Select every line below containing the word "center".

====== MATERIAL PROVIDED ======

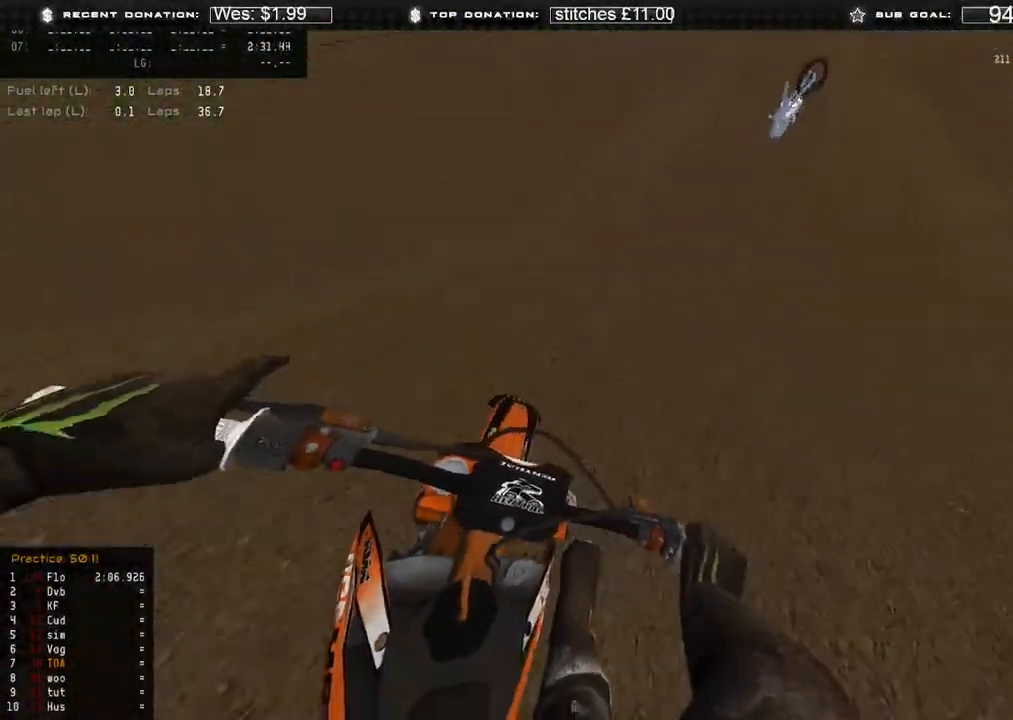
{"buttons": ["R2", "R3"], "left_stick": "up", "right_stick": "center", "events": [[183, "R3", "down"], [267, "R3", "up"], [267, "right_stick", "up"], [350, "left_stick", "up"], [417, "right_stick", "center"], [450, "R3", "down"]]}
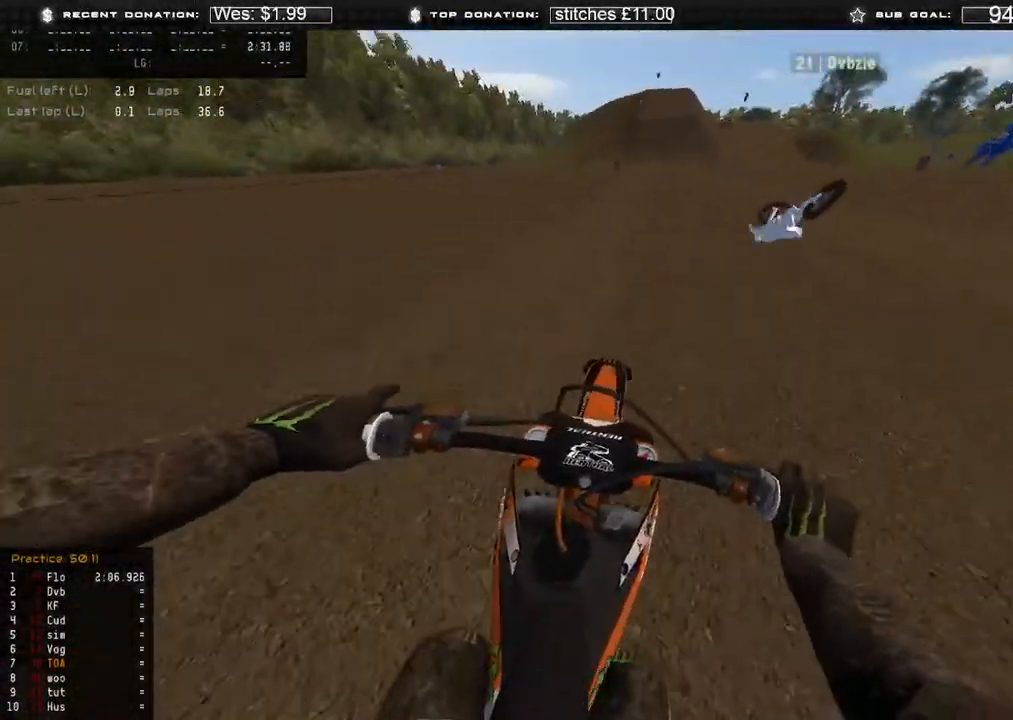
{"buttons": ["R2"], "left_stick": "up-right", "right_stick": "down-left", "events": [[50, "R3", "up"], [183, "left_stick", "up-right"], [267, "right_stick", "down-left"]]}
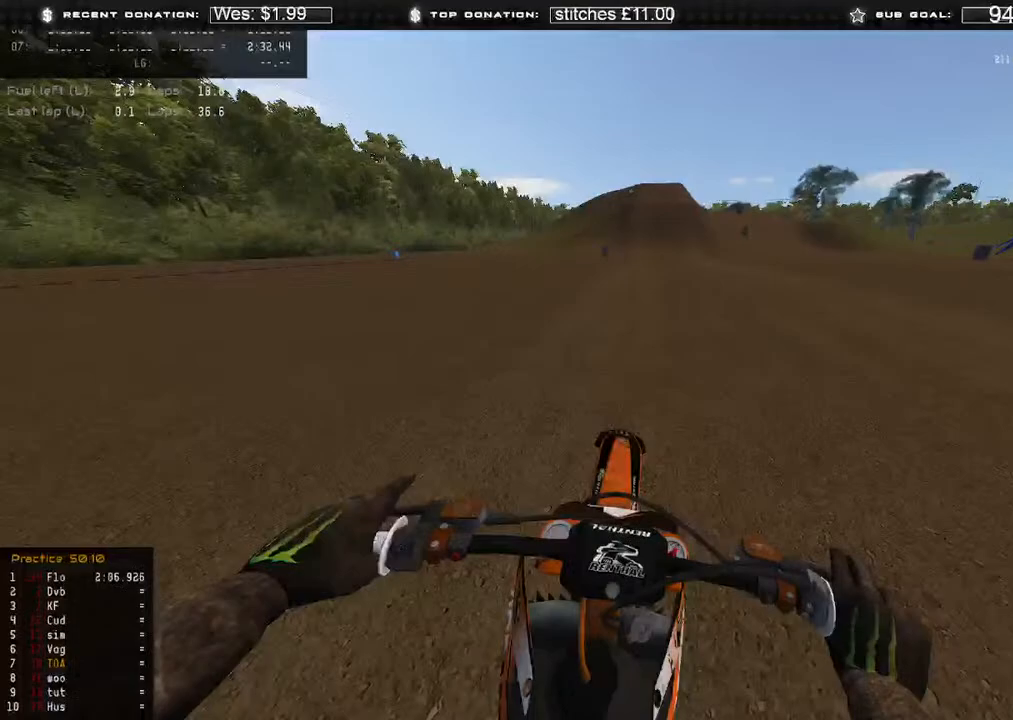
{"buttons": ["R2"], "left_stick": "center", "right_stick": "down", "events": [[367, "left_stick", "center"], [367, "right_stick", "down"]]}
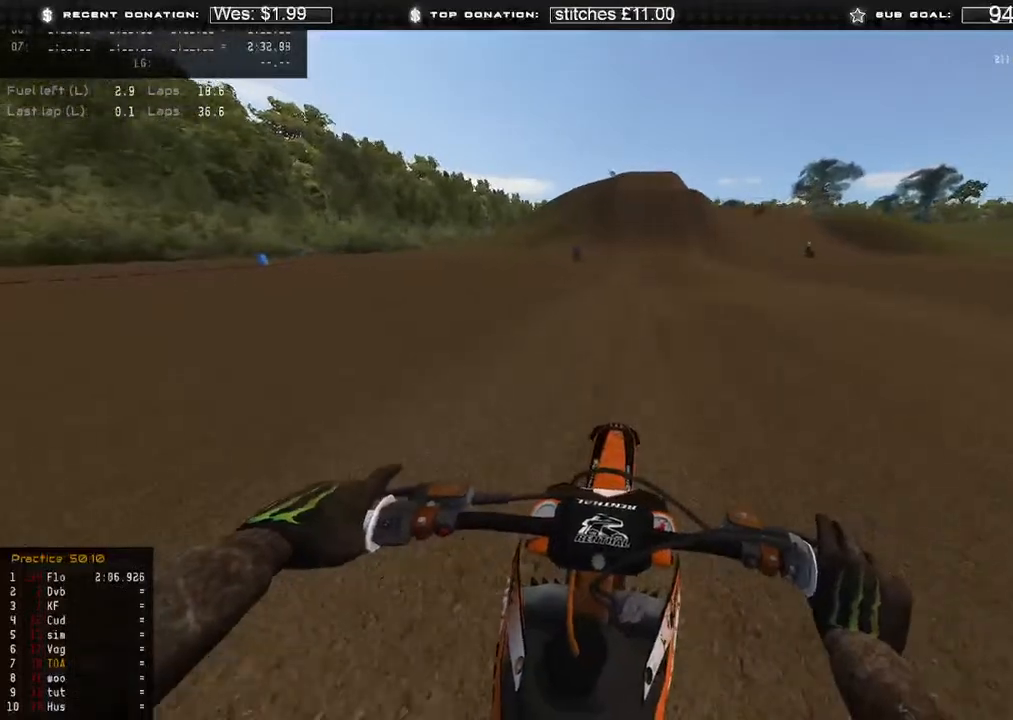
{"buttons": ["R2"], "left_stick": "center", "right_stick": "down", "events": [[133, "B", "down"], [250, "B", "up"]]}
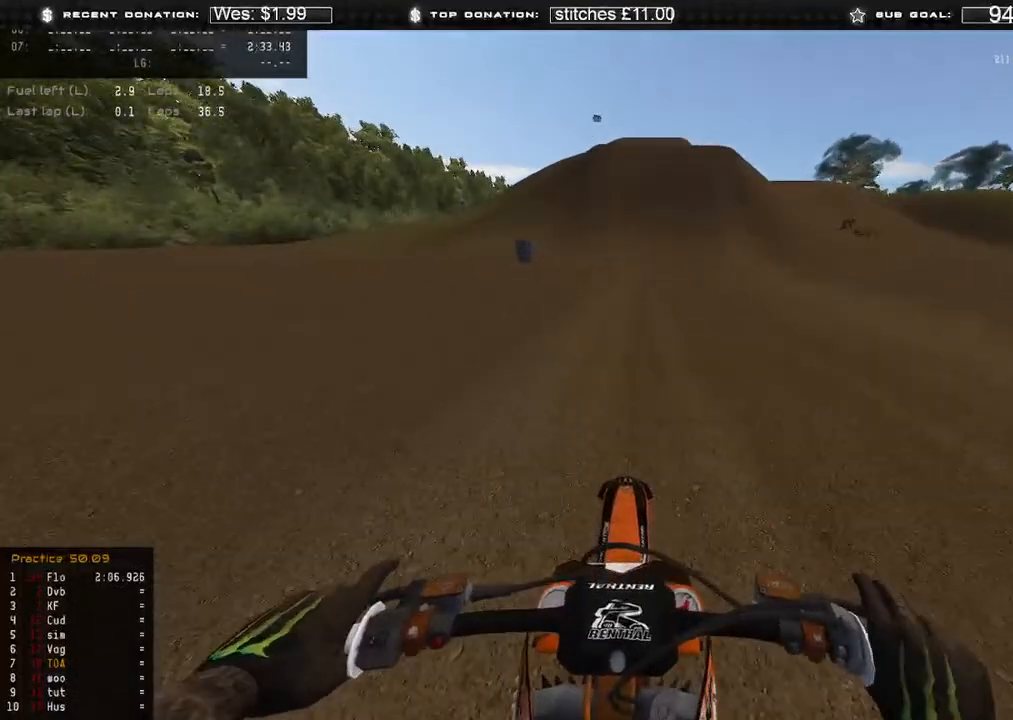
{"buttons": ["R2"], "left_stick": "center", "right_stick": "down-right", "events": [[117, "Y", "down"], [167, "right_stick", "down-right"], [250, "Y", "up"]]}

======
====== MATERIAL PROVIDED ======

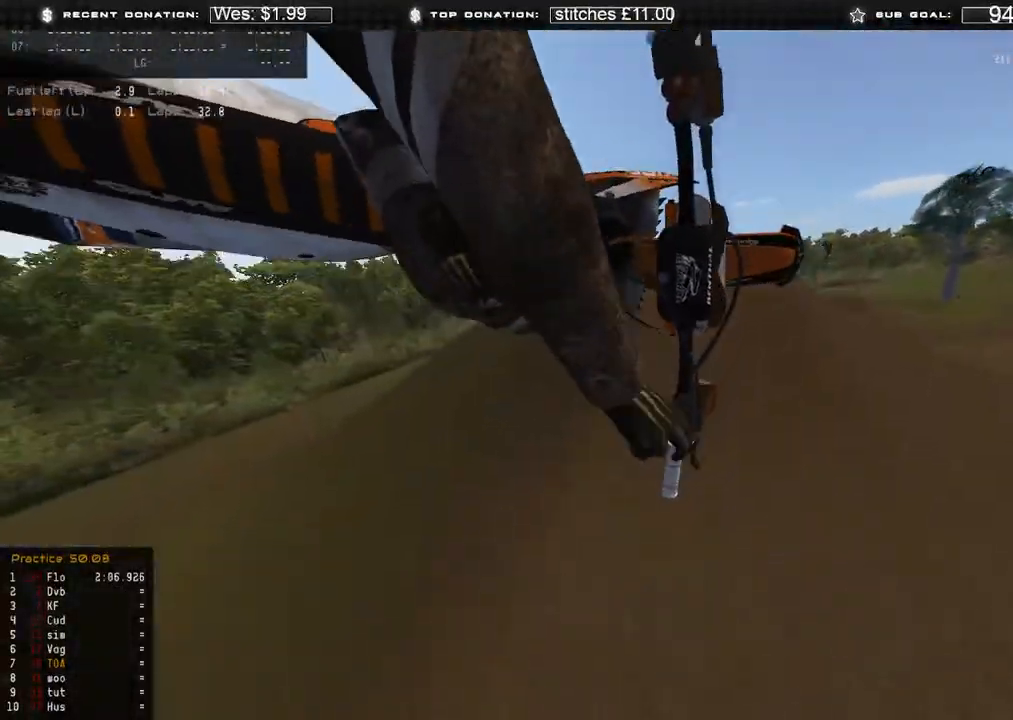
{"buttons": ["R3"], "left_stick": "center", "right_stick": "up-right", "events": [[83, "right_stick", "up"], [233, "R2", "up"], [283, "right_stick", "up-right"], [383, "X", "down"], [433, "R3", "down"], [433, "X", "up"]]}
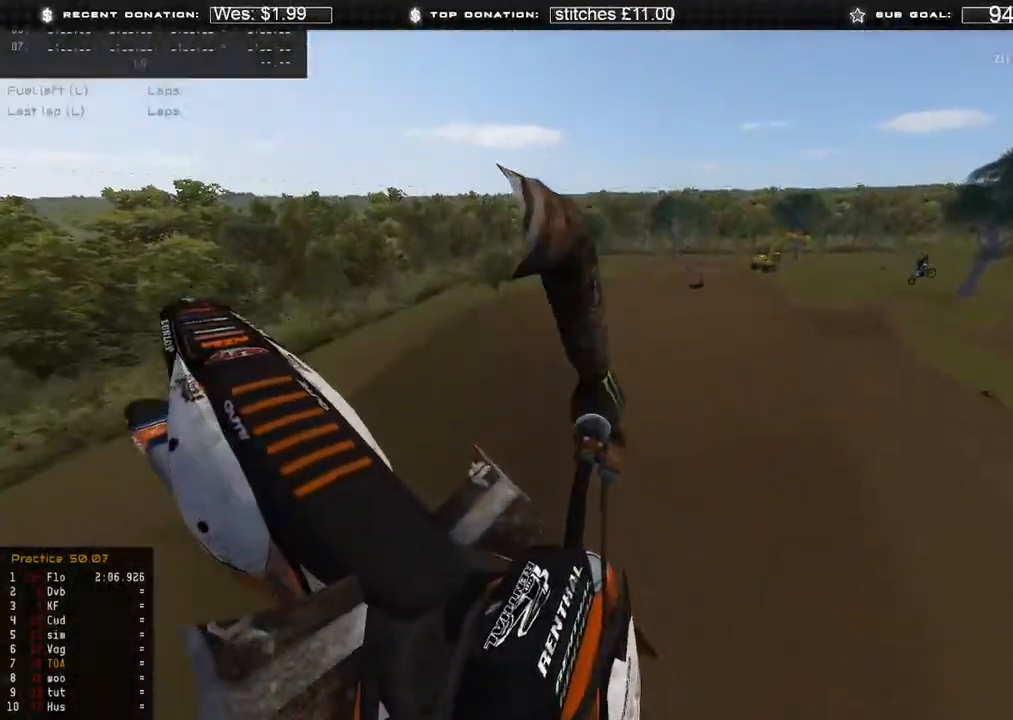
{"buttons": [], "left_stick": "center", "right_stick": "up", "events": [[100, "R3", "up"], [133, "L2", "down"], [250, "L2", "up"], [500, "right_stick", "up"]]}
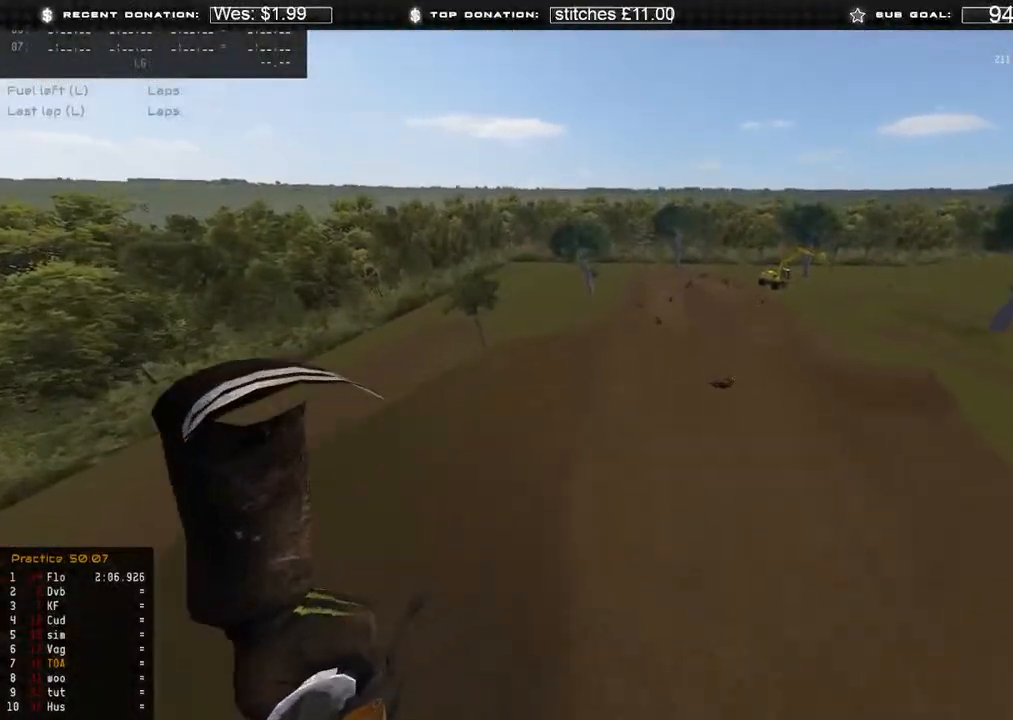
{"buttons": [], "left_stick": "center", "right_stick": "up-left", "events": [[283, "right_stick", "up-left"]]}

======

◆ THE COMPLETED TASK
{"buttons": ["R2", "R3"], "left_stick": "up", "right_stick": "center", "events": [[183, "R3", "down"], [267, "R3", "up"], [267, "right_stick", "up"], [350, "left_stick", "up"], [417, "right_stick", "center"], [450, "R3", "down"]]}
{"buttons": ["R2"], "left_stick": "center", "right_stick": "down", "events": [[367, "left_stick", "center"], [367, "right_stick", "down"]]}
{"buttons": ["R2"], "left_stick": "center", "right_stick": "down", "events": [[133, "B", "down"], [250, "B", "up"]]}
{"buttons": ["R2"], "left_stick": "center", "right_stick": "down-right", "events": [[117, "Y", "down"], [167, "right_stick", "down-right"], [250, "Y", "up"]]}
{"buttons": ["R3"], "left_stick": "center", "right_stick": "up-right", "events": [[83, "right_stick", "up"], [233, "R2", "up"], [283, "right_stick", "up-right"], [383, "X", "down"], [433, "R3", "down"], [433, "X", "up"]]}
{"buttons": [], "left_stick": "center", "right_stick": "up", "events": [[100, "R3", "up"], [133, "L2", "down"], [250, "L2", "up"], [500, "right_stick", "up"]]}
{"buttons": [], "left_stick": "center", "right_stick": "up-left", "events": [[283, "right_stick", "up-left"]]}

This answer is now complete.